• _Excerpted text_:
•••••

RooStats: Problem for counting experiment with large numbers

Daschm · August 21, 2013, 2:33pm

Hello,

I am trying to setup RooStats such that I can reproduce 95% CLs derived upper limits on Nsig in counting eperiments with given Nobs, Nbkg and dNbkg. For that, I used the example “Counting Experiment” program given on twiki.cern.ch/twiki/bin/view/Ro … August2012

Everything works fine and I am able to reproduce most numbers given in ATLAS papers. All of these have numbers of NObs which are smaller than 6000.

However, there is one ‘exceptional’ analysis with a very large number of events, and it gives strange results. It has the following parameters:
Observed: 350932
Expected: 344400 ± 12822

First, during the evaluation RooStats gives lots of messages of

or

or sometimes

[quote] *******************************************************************************
FUNCTION VALUE DOES NOT SEEM TO DEPEND ON ANY OF THE 2 VARIABLE PARAMETERS.

•••••

• _Material provided_:
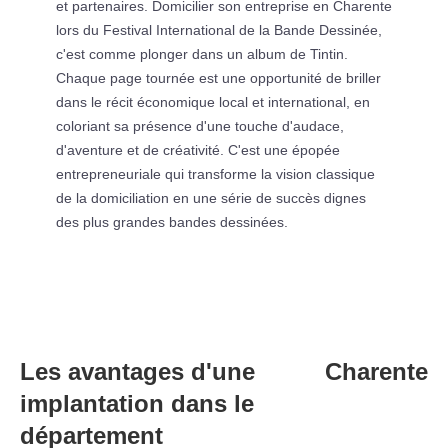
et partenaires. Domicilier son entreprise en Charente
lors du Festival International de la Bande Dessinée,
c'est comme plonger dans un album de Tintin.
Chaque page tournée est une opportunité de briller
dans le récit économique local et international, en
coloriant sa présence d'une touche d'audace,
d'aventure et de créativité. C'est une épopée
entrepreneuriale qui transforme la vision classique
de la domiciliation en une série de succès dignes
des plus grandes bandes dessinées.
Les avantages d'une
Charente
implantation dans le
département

•••••

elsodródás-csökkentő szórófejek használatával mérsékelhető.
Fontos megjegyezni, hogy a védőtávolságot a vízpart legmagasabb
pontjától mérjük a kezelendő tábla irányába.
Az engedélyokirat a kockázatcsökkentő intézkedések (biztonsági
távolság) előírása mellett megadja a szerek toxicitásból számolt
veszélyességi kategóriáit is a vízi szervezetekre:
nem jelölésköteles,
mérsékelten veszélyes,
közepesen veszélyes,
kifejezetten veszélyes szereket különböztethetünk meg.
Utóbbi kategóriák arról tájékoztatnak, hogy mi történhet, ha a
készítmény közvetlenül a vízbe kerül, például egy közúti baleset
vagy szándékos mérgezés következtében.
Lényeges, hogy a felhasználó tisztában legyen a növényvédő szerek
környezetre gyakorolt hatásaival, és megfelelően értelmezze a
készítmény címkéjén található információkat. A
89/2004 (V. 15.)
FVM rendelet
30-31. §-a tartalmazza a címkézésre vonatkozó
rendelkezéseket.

•••••

• _Tasks_:
A. Answer these about the RooStats forum post, one line each:
(i) Which example program did the poster use?
(ii) How many events were observed in the "exceptional" analysis?
(iii) Below what value were the NObs numbers in the ATLAS results the poster could reproduce?
B. What are all the given quantities from which the RooStats forum post aims to derive 95% CLs upper limits on Nsig?
C. Carry on the RooStats forum post from its last line.

• _Responses to the tasks_:
A.
(i) The "Counting Experiment" example program
(ii) 350932
(iii) 6000

B. Nobs, Nbkg, dNbkg

C.
VERIFY THAT STEP SIZES ARE BIG ENOUGH AND CHECK FCN LOGIC.

[/quote]
Then, the result looks odd [see attachment]: For small s, the CL-distributions look right (the larger s, the smaller CLs+b and CLs). But at some point, CLb behaves strangely (rising to 1 , dropping to 0 or taking strange intermediate values) and also CLs+b and CLs then take strange values. The TestStatistics plot [see attachment] also look odd from that point on, but I don’t understand the reason, to be honest. For comparison, I attached the results I get from a well-working datset (Nobs = 210, NBkg = 214 ± 23.4)

I’ve tried a lot of things now (changing the parameter ranges, increasing the number of toys, changing from FrequentistCalculator to HybridCalculator or AsymptoticCalculator) but I always get the same problem: For large s, the CLb, CLs and CLb+s curves show peculiar behaviour such that I cannot read of the ‘actual’ 0.05-CLs value for the upper limit.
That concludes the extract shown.